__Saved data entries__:
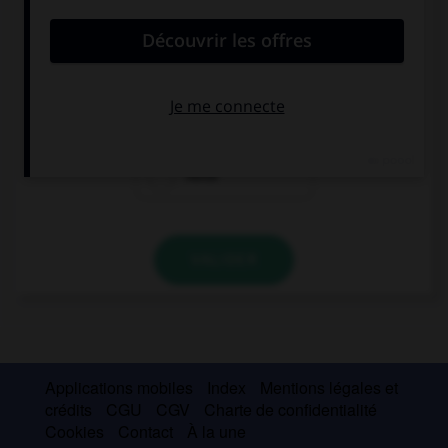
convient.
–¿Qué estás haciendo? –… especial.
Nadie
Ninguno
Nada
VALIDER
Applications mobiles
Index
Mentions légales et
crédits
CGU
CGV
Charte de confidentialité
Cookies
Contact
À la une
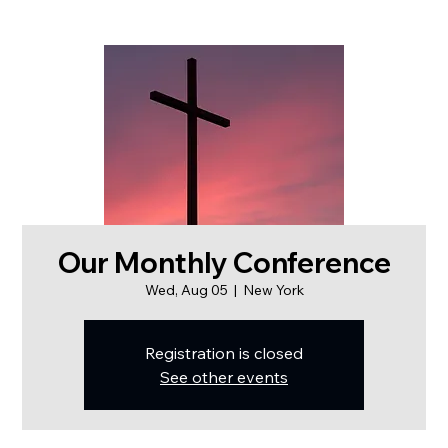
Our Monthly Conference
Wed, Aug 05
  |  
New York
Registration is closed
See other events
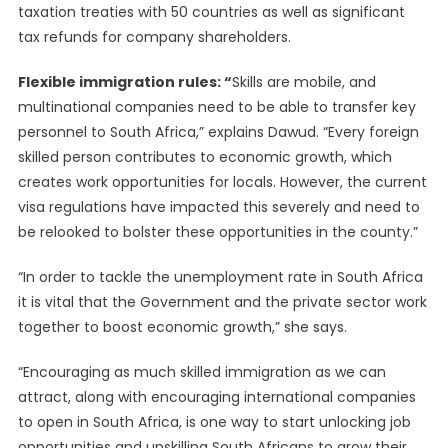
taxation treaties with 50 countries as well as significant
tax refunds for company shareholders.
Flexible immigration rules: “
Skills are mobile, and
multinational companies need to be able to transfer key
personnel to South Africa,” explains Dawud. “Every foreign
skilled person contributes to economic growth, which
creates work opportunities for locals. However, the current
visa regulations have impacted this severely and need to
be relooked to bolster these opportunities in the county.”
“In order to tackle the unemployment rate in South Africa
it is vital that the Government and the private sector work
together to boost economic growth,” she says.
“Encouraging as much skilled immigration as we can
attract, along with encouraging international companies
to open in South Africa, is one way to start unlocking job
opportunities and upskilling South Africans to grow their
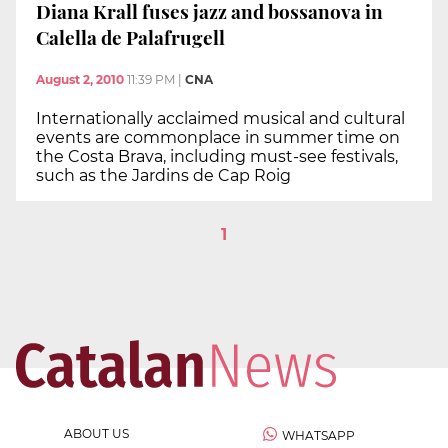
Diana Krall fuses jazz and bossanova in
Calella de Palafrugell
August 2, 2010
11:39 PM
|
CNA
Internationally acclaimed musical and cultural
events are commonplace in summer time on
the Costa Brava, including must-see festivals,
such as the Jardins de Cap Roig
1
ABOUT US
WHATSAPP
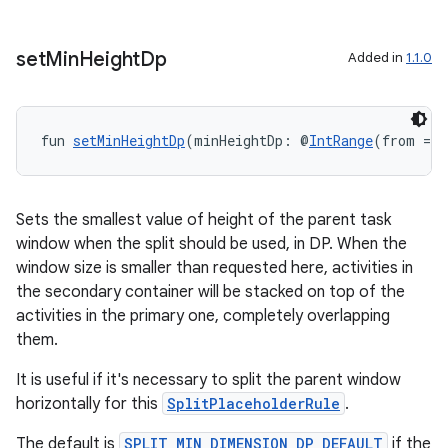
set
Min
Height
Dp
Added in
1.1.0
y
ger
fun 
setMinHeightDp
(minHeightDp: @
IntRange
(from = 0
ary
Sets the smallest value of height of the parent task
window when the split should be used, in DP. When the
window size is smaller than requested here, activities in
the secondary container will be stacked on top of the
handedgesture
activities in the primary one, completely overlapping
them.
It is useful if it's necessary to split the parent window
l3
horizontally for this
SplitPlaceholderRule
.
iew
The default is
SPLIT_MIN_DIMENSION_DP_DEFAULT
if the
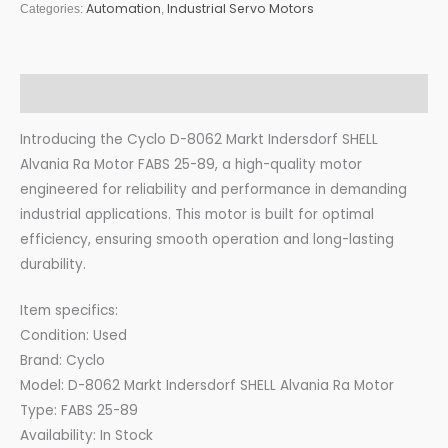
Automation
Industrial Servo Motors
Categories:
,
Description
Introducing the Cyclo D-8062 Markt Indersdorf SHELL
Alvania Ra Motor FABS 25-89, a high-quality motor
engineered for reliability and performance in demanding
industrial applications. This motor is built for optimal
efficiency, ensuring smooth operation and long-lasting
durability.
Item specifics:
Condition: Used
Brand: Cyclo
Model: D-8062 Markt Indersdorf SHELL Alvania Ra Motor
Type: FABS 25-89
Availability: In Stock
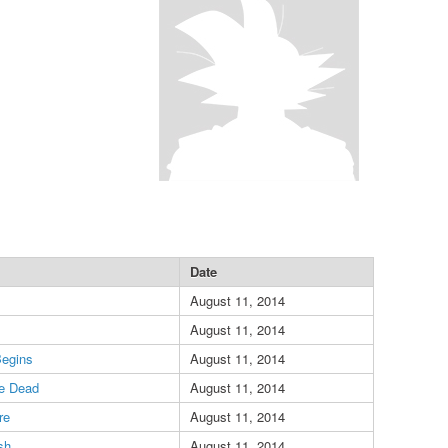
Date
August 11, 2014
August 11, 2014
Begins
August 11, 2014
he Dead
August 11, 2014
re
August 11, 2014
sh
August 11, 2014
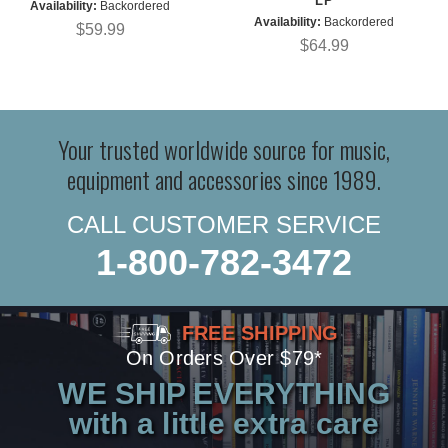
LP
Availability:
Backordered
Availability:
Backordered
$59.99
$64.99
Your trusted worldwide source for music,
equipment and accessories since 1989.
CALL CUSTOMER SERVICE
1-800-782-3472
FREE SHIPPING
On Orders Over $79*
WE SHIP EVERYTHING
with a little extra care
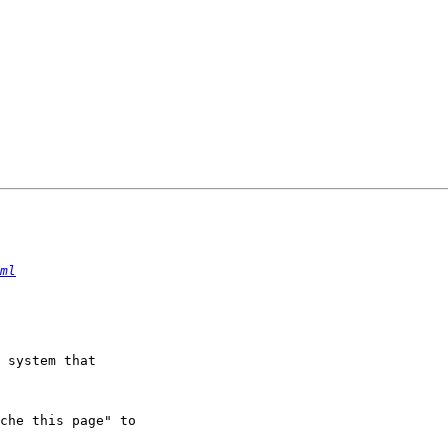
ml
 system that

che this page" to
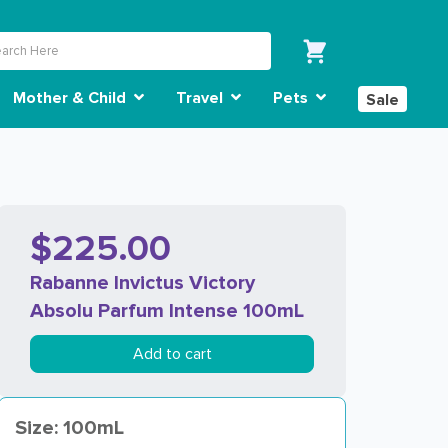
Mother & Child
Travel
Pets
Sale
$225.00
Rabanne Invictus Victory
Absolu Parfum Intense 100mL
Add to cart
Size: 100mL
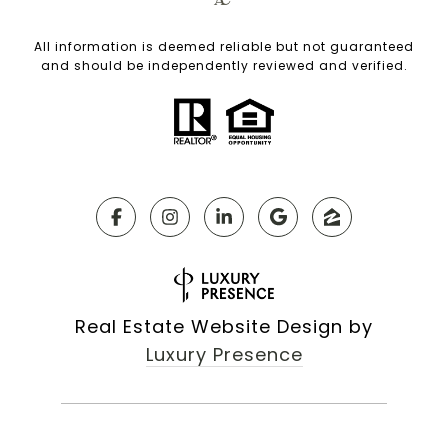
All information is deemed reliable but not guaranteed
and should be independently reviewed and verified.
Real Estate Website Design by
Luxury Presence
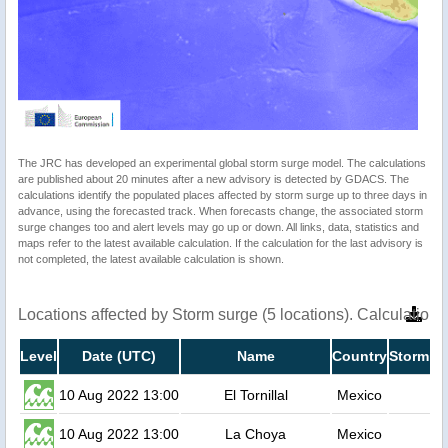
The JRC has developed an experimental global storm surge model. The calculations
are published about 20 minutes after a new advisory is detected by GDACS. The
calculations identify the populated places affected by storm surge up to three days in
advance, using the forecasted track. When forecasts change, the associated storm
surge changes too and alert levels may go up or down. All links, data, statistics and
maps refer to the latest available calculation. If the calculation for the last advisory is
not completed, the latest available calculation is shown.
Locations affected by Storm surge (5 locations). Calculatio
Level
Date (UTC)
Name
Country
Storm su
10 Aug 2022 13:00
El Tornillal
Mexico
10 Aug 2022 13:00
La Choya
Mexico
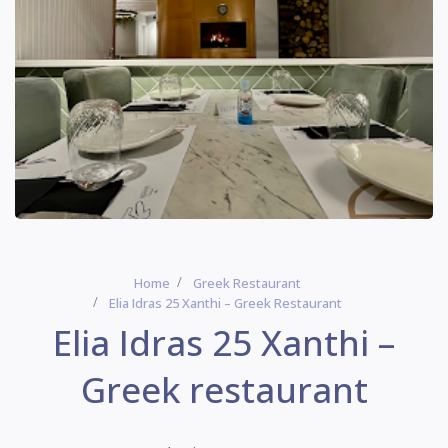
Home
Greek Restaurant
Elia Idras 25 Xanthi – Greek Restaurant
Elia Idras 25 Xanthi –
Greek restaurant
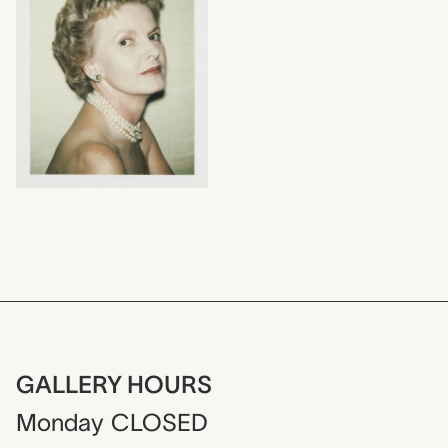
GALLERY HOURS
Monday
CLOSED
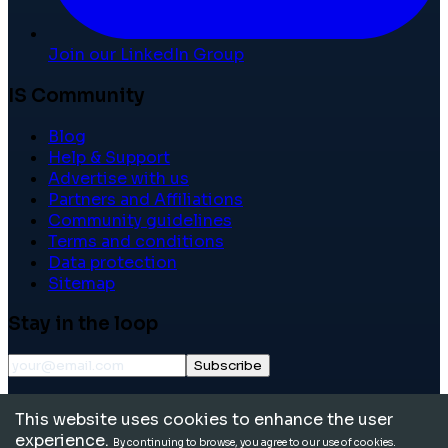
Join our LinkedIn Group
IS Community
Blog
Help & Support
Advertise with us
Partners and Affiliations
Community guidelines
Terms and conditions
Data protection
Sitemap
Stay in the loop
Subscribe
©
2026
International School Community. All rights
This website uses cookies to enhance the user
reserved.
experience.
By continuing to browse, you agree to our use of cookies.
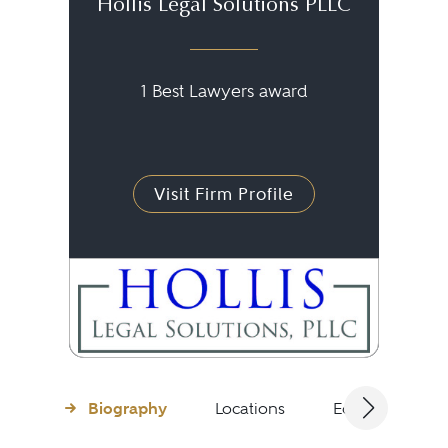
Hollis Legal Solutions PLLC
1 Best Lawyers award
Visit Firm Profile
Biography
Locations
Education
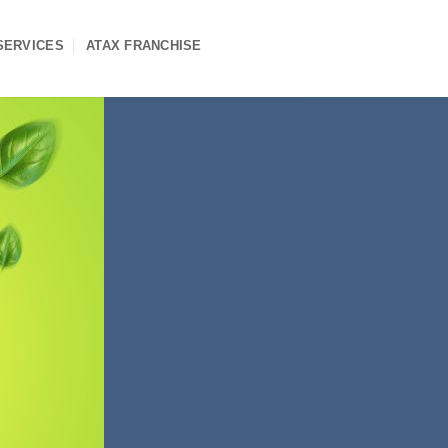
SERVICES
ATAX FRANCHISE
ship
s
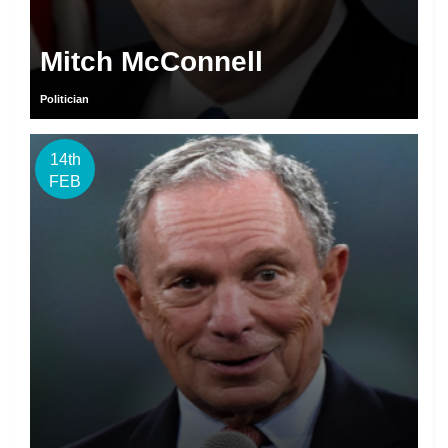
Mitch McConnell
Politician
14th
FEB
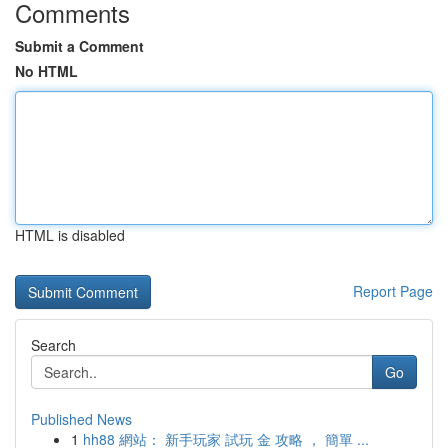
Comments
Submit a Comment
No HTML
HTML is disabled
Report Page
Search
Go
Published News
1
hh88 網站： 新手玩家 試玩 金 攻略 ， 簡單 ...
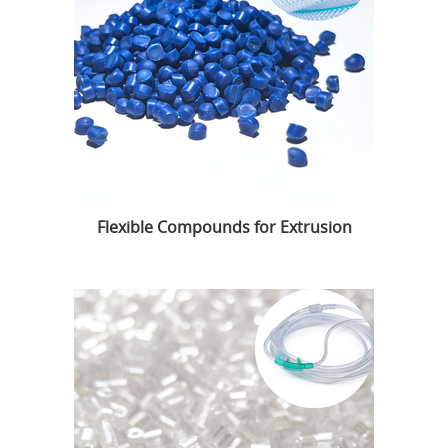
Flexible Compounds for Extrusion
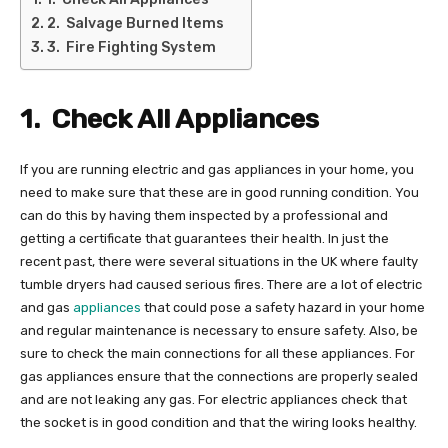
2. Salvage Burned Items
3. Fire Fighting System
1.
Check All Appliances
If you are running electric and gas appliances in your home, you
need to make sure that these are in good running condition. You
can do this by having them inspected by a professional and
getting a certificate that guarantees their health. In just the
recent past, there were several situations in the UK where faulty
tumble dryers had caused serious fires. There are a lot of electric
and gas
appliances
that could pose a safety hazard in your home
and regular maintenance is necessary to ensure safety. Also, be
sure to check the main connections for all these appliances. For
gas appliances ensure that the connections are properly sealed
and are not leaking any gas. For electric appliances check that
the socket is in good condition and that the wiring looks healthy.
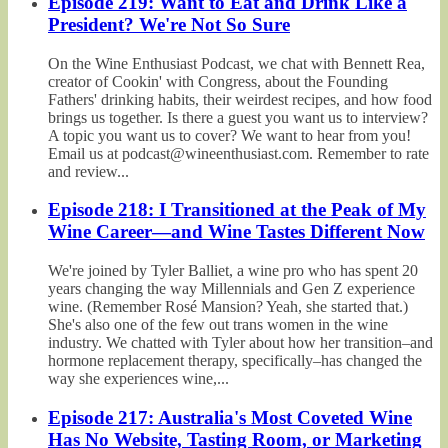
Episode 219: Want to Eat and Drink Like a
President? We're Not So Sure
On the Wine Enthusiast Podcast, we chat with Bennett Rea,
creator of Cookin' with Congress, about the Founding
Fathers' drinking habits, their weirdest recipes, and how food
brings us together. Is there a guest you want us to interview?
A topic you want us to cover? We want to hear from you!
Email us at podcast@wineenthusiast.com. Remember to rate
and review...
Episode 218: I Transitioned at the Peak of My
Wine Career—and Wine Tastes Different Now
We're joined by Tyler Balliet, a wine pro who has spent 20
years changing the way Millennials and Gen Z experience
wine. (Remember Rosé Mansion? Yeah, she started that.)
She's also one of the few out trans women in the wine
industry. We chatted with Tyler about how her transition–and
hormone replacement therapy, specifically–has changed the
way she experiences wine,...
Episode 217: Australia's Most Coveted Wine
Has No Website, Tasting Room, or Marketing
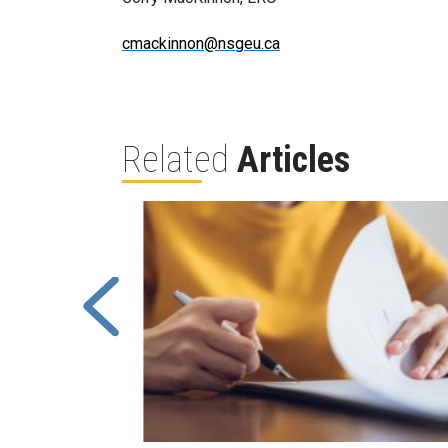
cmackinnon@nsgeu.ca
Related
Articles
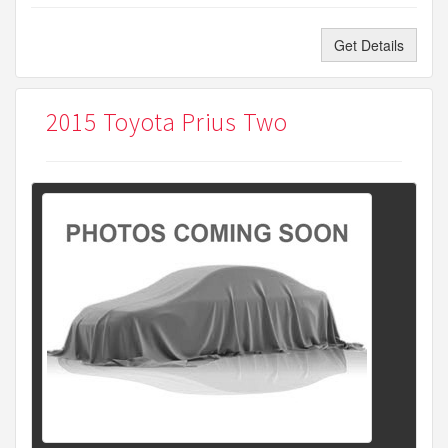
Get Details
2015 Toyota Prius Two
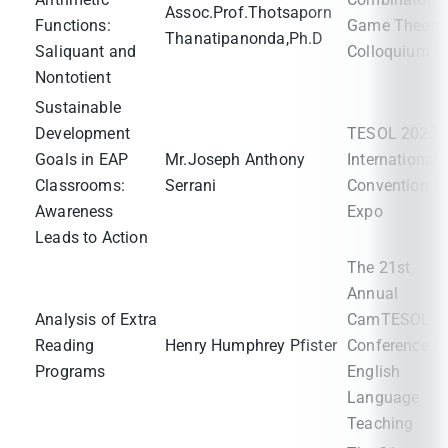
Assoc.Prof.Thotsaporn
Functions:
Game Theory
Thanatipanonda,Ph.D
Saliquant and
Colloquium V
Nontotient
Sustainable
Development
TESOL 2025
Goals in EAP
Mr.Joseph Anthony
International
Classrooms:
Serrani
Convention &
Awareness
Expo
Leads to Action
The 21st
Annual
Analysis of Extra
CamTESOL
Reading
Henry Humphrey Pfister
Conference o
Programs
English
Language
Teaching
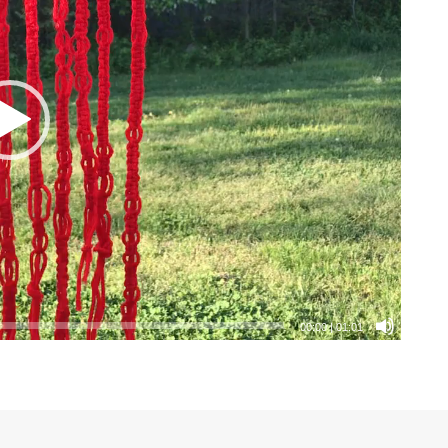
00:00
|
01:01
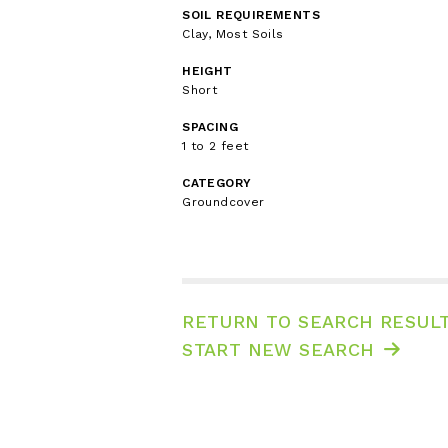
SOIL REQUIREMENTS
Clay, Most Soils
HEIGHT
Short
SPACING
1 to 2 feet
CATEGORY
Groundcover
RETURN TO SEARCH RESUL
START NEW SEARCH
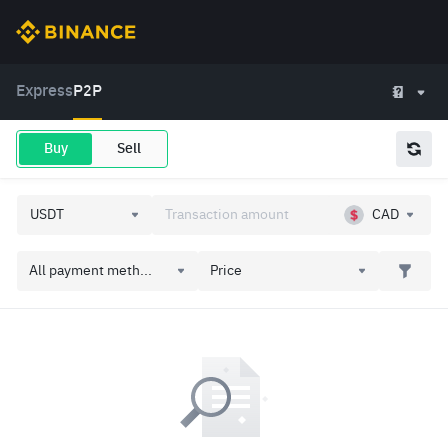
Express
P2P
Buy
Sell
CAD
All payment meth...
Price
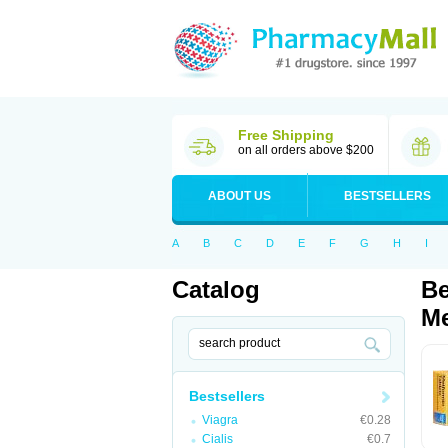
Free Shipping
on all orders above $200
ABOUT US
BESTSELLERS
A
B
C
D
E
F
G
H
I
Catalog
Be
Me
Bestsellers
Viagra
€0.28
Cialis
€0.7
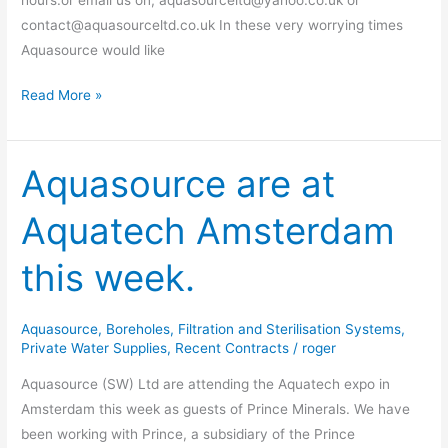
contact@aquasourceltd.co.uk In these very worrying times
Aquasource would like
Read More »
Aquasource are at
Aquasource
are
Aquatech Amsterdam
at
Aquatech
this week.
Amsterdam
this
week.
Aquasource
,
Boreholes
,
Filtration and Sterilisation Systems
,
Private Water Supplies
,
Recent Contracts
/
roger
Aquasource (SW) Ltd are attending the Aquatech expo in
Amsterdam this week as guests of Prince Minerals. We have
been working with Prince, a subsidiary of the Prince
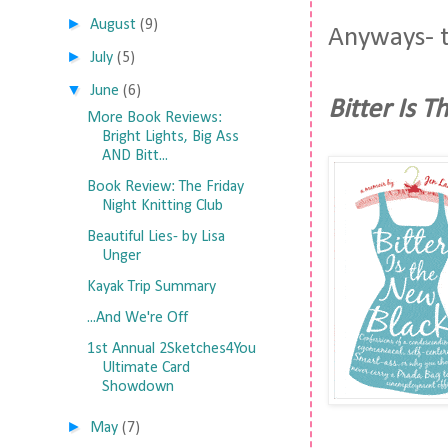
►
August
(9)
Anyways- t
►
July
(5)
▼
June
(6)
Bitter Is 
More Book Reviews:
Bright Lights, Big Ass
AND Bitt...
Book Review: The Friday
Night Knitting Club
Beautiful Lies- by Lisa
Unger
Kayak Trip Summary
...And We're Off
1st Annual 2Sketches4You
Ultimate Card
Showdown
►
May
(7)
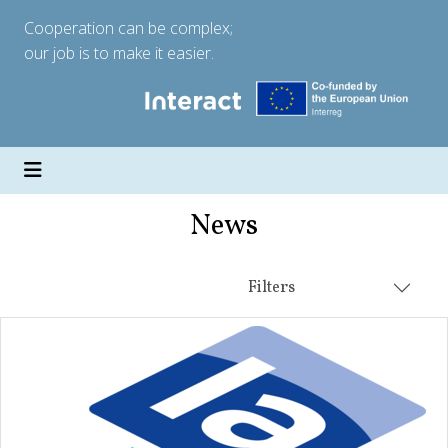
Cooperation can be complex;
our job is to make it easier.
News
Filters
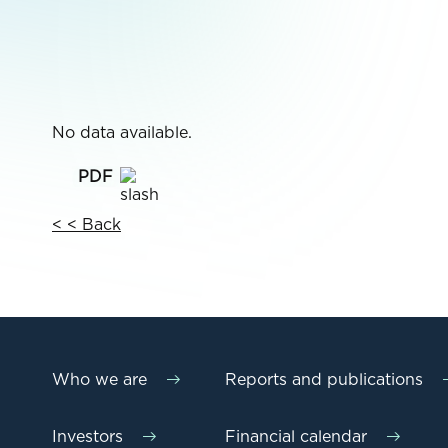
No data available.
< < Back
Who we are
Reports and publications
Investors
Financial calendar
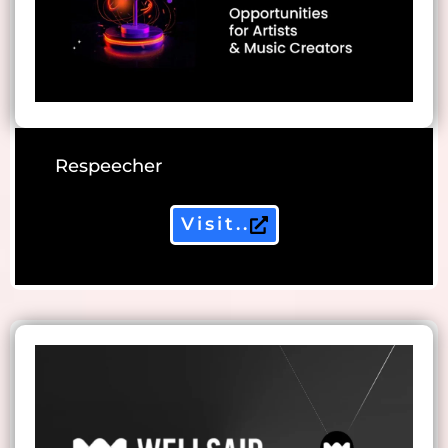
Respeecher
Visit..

__Work instructions__: Format the stretch that starts with the line containing "Hollis Legal Solutions PLLC" and ends with the line containing "the socket is" as a numbered list, counting both of those lines and skipping any blank ones. Keep the pictures out of your answer.

__Solution to this task__:
1. Hollis Legal Solutions PLLC
2. 1 Best Lawyers award
3. Visit Firm Profile
4. Biography
5. Locations
6. Education
7. SERVICES
8. ATAX FRANCHISE
9. ship
10. s
11. Mitch McConnell
12. Politician
13. 14th
14. FEB
15. Comments
16. Submit a Comment
17. No HTML
18. HTML is disabled
19. Report Page
20. Search
21. Go
22. Published News
23. 1
24. hh88 網站： 新手玩家 試玩 金 攻略 ， 簡單 ...
25. Flexible Compounds for Extrusion
26. 2. Salvage Burned Items
27. 3. Fire Fighting System
28. 1.
29. Check All Appliances
30. If you are running electric and gas appliances in your home, you
31. need to make sure that these are in good running condition. You
32. can do this by having them inspected by a professional and
33. getting a certificate that guarantees their health. In just the
34. recent past, there were several situations in the UK where faulty
35. tumble dryers had caused serious fires. There are a lot of electric
36. and gas
37. appliances
38. that could pose a safety hazard in your home
39. and regular maintenance is necessary to ensure safety. Also, be
40. sure to check the main connections for all these appliances. For
41. gas appliances ensure that the connections are properly sealed
42. and are not leaking any gas. For electric appliances check that
43. the socket is in good condition and that the wiring looks healthy.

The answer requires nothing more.